(Directions for this task)
Print the listing exactly as it stands. Skip every picture.

⟨

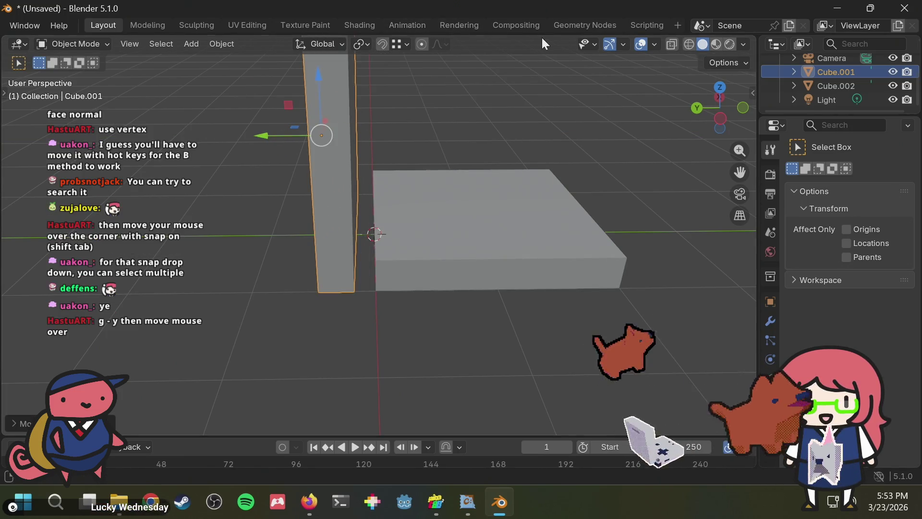
Step: Move the wall along Y so it sits flush against the slab
key("g")
key("y")
key("Escape")
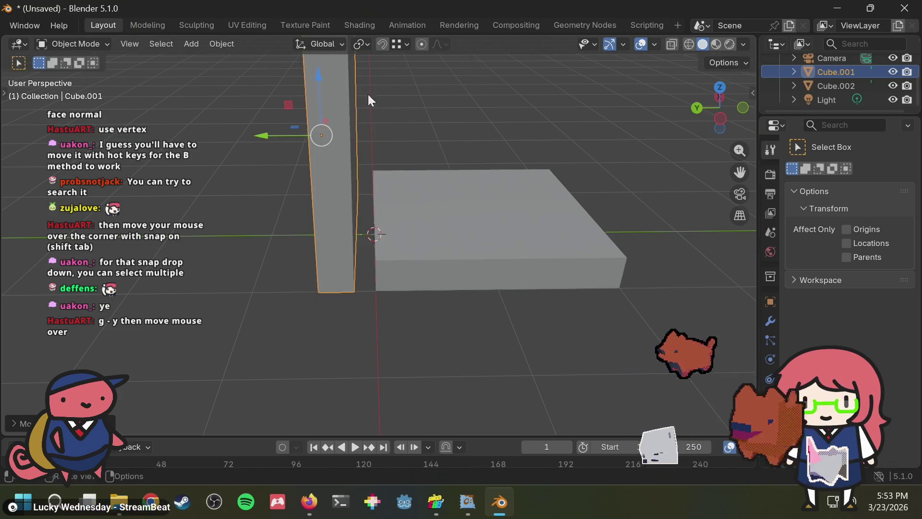
key("g")
key("y")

⟩

(Output below)
Step: Move the wall along Y so it sits flush against the slab
key("g")
key("y")
key("Escape")
key("g")
key("y")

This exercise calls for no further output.